-- Requirement --
Start with the line containing "273-1616 | tiera@jsilny.com |" and write out each line through the end of the listing, exactly as given.

....

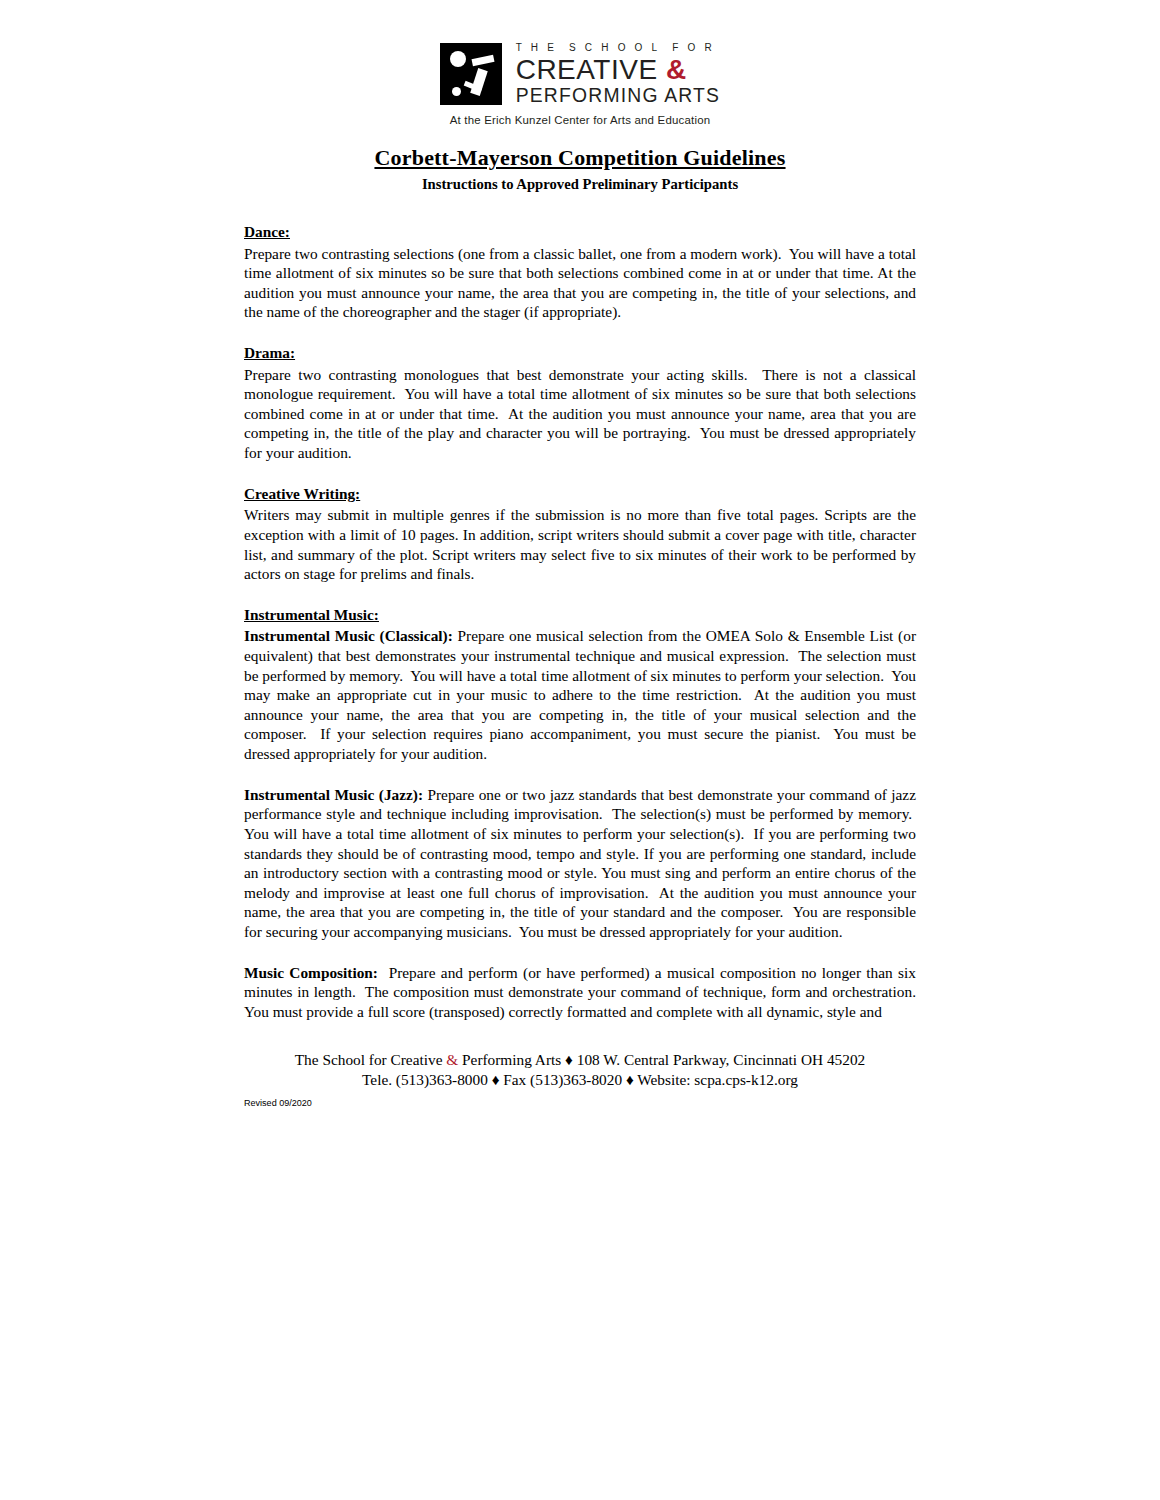T H E S C H O O L F O R
CREATIVE &
PERFORMING ARTS
At the Erich Kunzel Center for Arts and Education
Corbett-Mayerson Competition Guidelines
Instructions to Approved Preliminary Participants
Dance:
Prepare two contrasting selections (one from a classic ballet, one from a modern work). You will have a total time allotment of six minutes so be sure that both selections combined come in at or under that time. At the audition you must announce your name, the area that you are competing in, the title of your selections, and the name of the choreographer and the stager (if appropriate).
Drama:
Prepare two contrasting monologues that best demonstrate your acting skills. There is not a classical monologue requirement. You will have a total time allotment of six minutes so be sure that both selections combined come in at or under that time. At the audition you must announce your name, area that you are competing in, the title of the play and character you will be portraying. You must be dressed appropriately for your audition.
Creative Writing:
Writers may submit in multiple genres if the submission is no more than five total pages. Scripts are the exception with a limit of 10 pages. In addition, script writers should submit a cover page with title, character list, and summary of the plot. Script writers may select five to six minutes of their work to be performed by actors on stage for prelims and finals.
Instrumental Music:
Instrumental Music (Classical): Prepare one musical selection from the OMEA Solo & Ensemble List (or equivalent) that best demonstrates your instrumental technique and musical expression. The selection must be performed by memory. You will have a total time allotment of six minutes to perform your selection. You may make an appropriate cut in your music to adhere to the time restriction. At the audition you must announce your name, the area that you are competing in, the title of your musical selection and the composer. If your selection requires piano accompaniment, you must secure the pianist. You must be dressed appropriately for your audition.
Instrumental Music (Jazz): Prepare one or two jazz standards that best demonstrate your command of jazz performance style and technique including improvisation. The selection(s) must be performed by memory. You will have a total time allotment of six minutes to perform your selection(s). If you are performing two standards they should be of contrasting mood, tempo and style. If you are performing one standard, include an introductory section with a contrasting mood or style. You must sing and perform an entire chorus of the melody and improvise at least one full chorus of improvisation. At the audition you must announce your name, the area that you are competing in, the title of your standard and the composer. You are responsible for securing your accompanying musicians. You must be dressed appropriately for your audition.
Music Composition: Prepare and perform (or have performed) a musical composition no longer than six minutes in length. The composition must demonstrate your command of technique, form and orchestration. You must provide a full score (transposed) correctly formatted and complete with all dynamic, style and
The School for Creative & Performing Arts ♦ 108 W. Central Parkway, Cincinnati OH 45202
Tele. (513)363-8000 ♦ Fax (513)363-8020 ♦ Website: scpa.cps-k12.org
Revised 09/2020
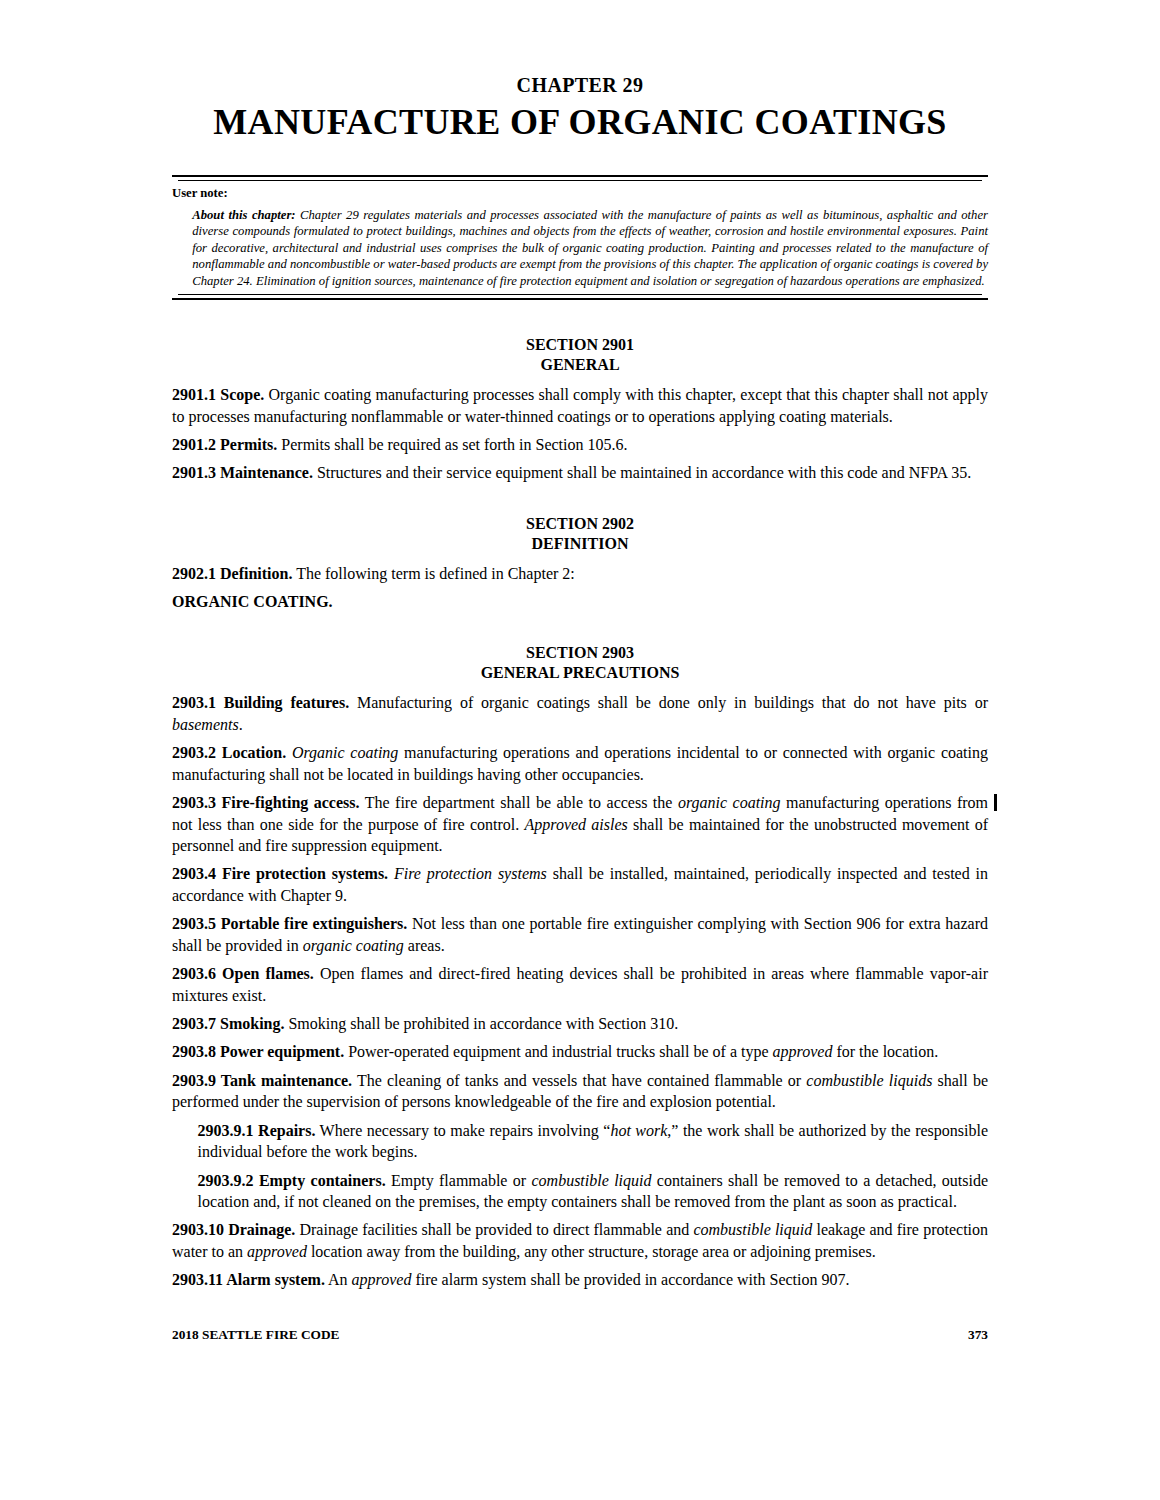CHAPTER 29
MANUFACTURE OF ORGANIC COATINGS
User note:
About this chapter: Chapter 29 regulates materials and processes associated with the manufacture of paints as well as bituminous, asphaltic and other diverse compounds formulated to protect buildings, machines and objects from the effects of weather, corrosion and hostile environmental exposures. Paint for decorative, architectural and industrial uses comprises the bulk of organic coating production. Painting and processes related to the manufacture of nonflammable and noncombustible or water-based products are exempt from the provisions of this chapter. The application of organic coatings is covered by Chapter 24. Elimination of ignition sources, maintenance of fire protection equipment and isolation or segregation of hazardous operations are emphasized.
SECTION 2901
GENERAL
2901.1 Scope. Organic coating manufacturing processes shall comply with this chapter, except that this chapter shall not apply to processes manufacturing nonflammable or water-thinned coatings or to operations applying coating materials.
2901.2 Permits. Permits shall be required as set forth in Section 105.6.
2901.3 Maintenance. Structures and their service equipment shall be maintained in accordance with this code and NFPA 35.
SECTION 2902
DEFINITION
2902.1 Definition. The following term is defined in Chapter 2:
ORGANIC COATING.
SECTION 2903
GENERAL PRECAUTIONS
2903.1 Building features. Manufacturing of organic coatings shall be done only in buildings that do not have pits or basements.
2903.2 Location. Organic coating manufacturing operations and operations incidental to or connected with organic coating manufacturing shall not be located in buildings having other occupancies.
2903.3 Fire-fighting access. The fire department shall be able to access the organic coating manufacturing operations from not less than one side for the purpose of fire control. Approved aisles shall be maintained for the unobstructed movement of personnel and fire suppression equipment.
2903.4 Fire protection systems. Fire protection systems shall be installed, maintained, periodically inspected and tested in accordance with Chapter 9.
2903.5 Portable fire extinguishers. Not less than one portable fire extinguisher complying with Section 906 for extra hazard shall be provided in organic coating areas.
2903.6 Open flames. Open flames and direct-fired heating devices shall be prohibited in areas where flammable vapor-air mixtures exist.
2903.7 Smoking. Smoking shall be prohibited in accordance with Section 310.
2903.8 Power equipment. Power-operated equipment and industrial trucks shall be of a type approved for the location.
2903.9 Tank maintenance. The cleaning of tanks and vessels that have contained flammable or combustible liquids shall be performed under the supervision of persons knowledgeable of the fire and explosion potential.
2903.9.1 Repairs. Where necessary to make repairs involving “hot work,” the work shall be authorized by the responsible individual before the work begins.
2903.9.2 Empty containers. Empty flammable or combustible liquid containers shall be removed to a detached, outside location and, if not cleaned on the premises, the empty containers shall be removed from the plant as soon as practical.
2903.10 Drainage. Drainage facilities shall be provided to direct flammable and combustible liquid leakage and fire protection water to an approved location away from the building, any other structure, storage area or adjoining premises.
2903.11 Alarm system. An approved fire alarm system shall be provided in accordance with Section 907.
2018 SEATTLE FIRE CODE 373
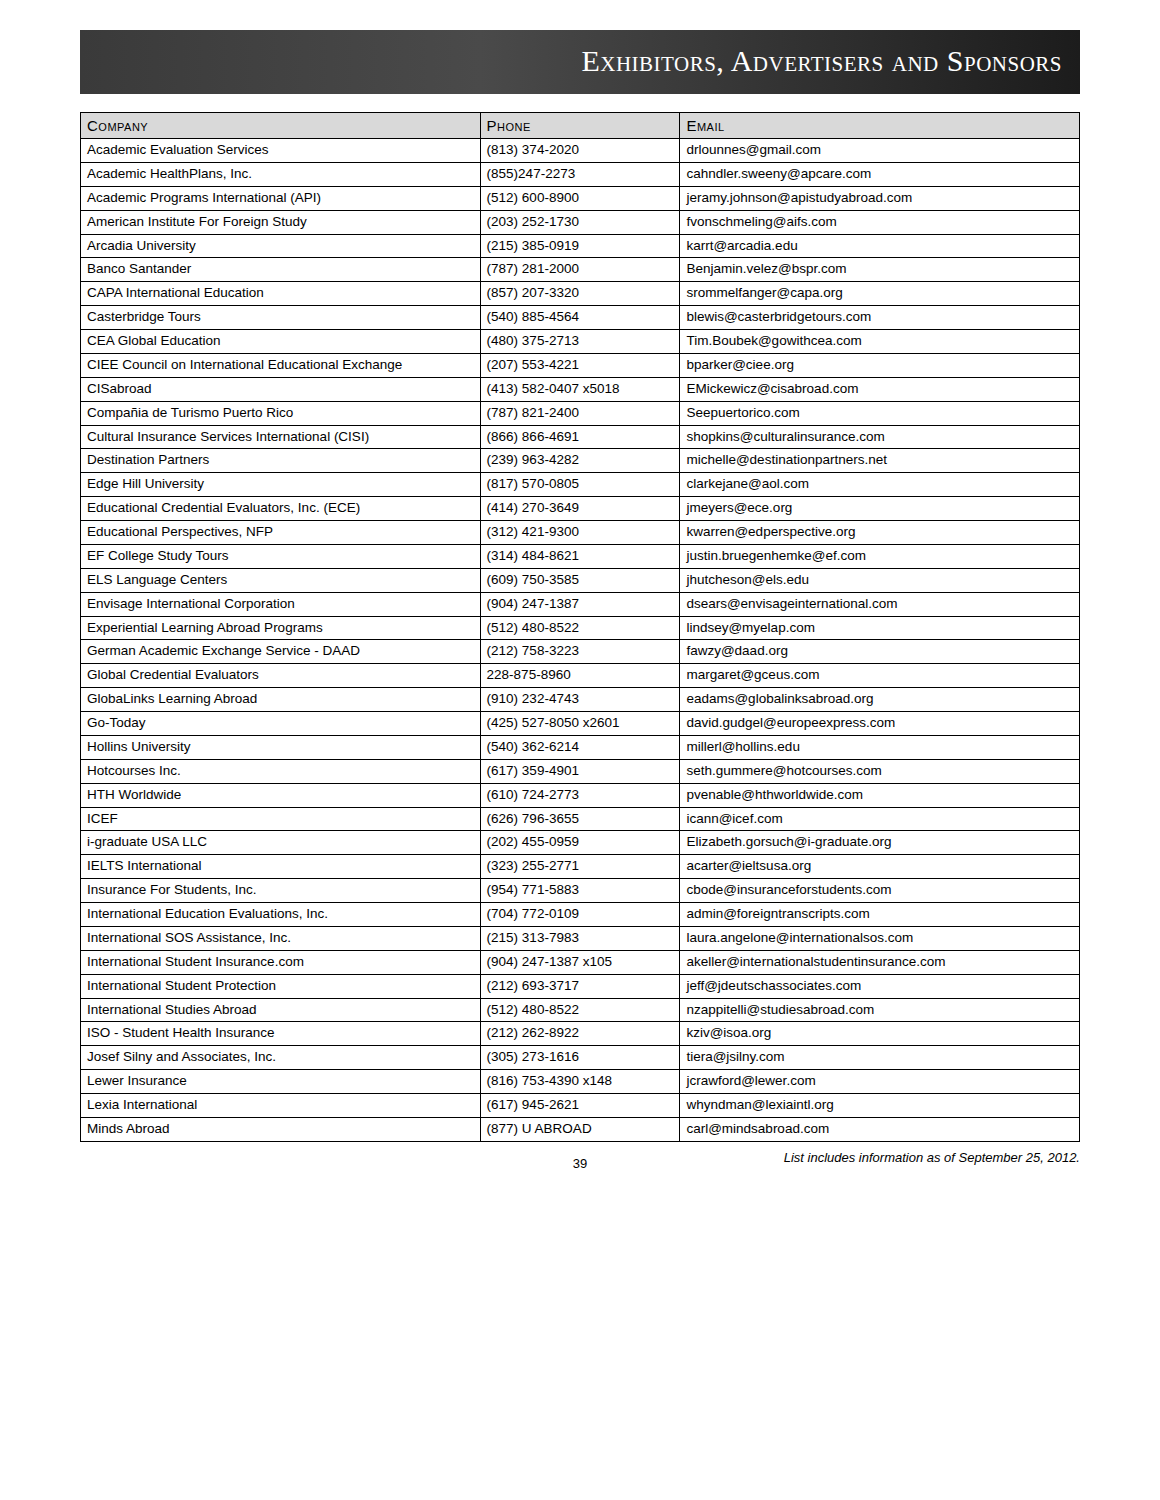Exhibitors, Advertisers and Sponsors
| Company | Phone | Email |
| --- | --- | --- |
| Academic Evaluation Services | (813) 374-2020 | drlounnes@gmail.com |
| Academic HealthPlans, Inc. | (855)247-2273 | cahndler.sweeny@apcare.com |
| Academic Programs International (API) | (512) 600-8900 | jeramy.johnson@apistudyabroad.com |
| American Institute For Foreign Study | (203) 252-1730 | fvonschmeling@aifs.com |
| Arcadia University | (215) 385-0919 | karrt@arcadia.edu |
| Banco Santander | (787) 281-2000 | Benjamin.velez@bspr.com |
| CAPA International Education | (857) 207-3320 | srommelfanger@capa.org |
| Casterbridge Tours | (540) 885-4564 | blewis@casterbridgetours.com |
| CEA Global Education | (480) 375-2713 | Tim.Boubek@gowithcea.com |
| CIEE Council on International Educational Exchange | (207) 553-4221 | bparker@ciee.org |
| CISabroad | (413) 582-0407 x5018 | EMickewicz@cisabroad.com |
| Compañia de Turismo Puerto Rico | (787) 821-2400 | Seepuertorico.com |
| Cultural Insurance Services International (CISI) | (866) 866-4691 | shopkins@culturalinsurance.com |
| Destination Partners | (239) 963-4282 | michelle@destinationpartners.net |
| Edge Hill University | (817) 570-0805 | clarkejane@aol.com |
| Educational Credential Evaluators, Inc. (ECE) | (414) 270-3649 | jmeyers@ece.org |
| Educational Perspectives, NFP | (312) 421-9300 | kwarren@edperspective.org |
| EF College Study Tours | (314) 484-8621 | justin.bruegenhemke@ef.com |
| ELS Language Centers | (609) 750-3585 | jhutcheson@els.edu |
| Envisage International Corporation | (904) 247-1387 | dsears@envisageinternational.com |
| Experiential Learning Abroad Programs | (512) 480-8522 | lindsey@myelap.com |
| German Academic Exchange Service - DAAD | (212) 758-3223 | fawzy@daad.org |
| Global Credential Evaluators | 228-875-8960 | margaret@gceus.com |
| GlobaLinks Learning Abroad | (910) 232-4743 | eadams@globalinksabroad.org |
| Go-Today | (425) 527-8050 x2601 | david.gudgel@europeexpress.com |
| Hollins University | (540) 362-6214 | millerl@hollins.edu |
| Hotcourses Inc. | (617) 359-4901 | seth.gummere@hotcourses.com |
| HTH Worldwide | (610) 724-2773 | pvenable@hthworldwide.com |
| ICEF | (626) 796-3655 | icann@icef.com |
| i-graduate USA LLC | (202) 455-0959 | Elizabeth.gorsuch@i-graduate.org |
| IELTS International | (323) 255-2771 | acarter@ieltsusa.org |
| Insurance For Students, Inc. | (954) 771-5883 | cbode@insuranceforstudents.com |
| International Education Evaluations, Inc. | (704) 772-0109 | admin@foreigntranscripts.com |
| International SOS Assistance, Inc. | (215) 313-7983 | laura.angelone@internationalsos.com |
| International Student Insurance.com | (904) 247-1387 x105 | akeller@internationalstudentinsurance.com |
| International Student Protection | (212) 693-3717 | jeff@jdeutschassociates.com |
| International Studies Abroad | (512) 480-8522 | nzappitelli@studiesabroad.com |
| ISO - Student Health Insurance | (212) 262-8922 | kziv@isoa.org |
| Josef Silny and Associates, Inc. | (305) 273-1616 | tiera@jsilny.com |
| Lewer Insurance | (816) 753-4390 x148 | jcrawford@lewer.com |
| Lexia International | (617) 945-2621 | whyndman@lexiaintl.org |
| Minds Abroad | (877) U ABROAD | carl@mindsabroad.com |
39
List includes information as of September 25, 2012.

....

-- Problem solution --
| Josef Silny and Associates, Inc. | (305) 273-1616 | tiera@jsilny.com |
| Lewer Insurance | (816) 753-4390 x148 | jcrawford@lewer.com |
| Lexia International | (617) 945-2621 | whyndman@lexiaintl.org |
| Minds Abroad | (877) U ABROAD | carl@mindsabroad.com |
39
List includes information as of September 25, 2012.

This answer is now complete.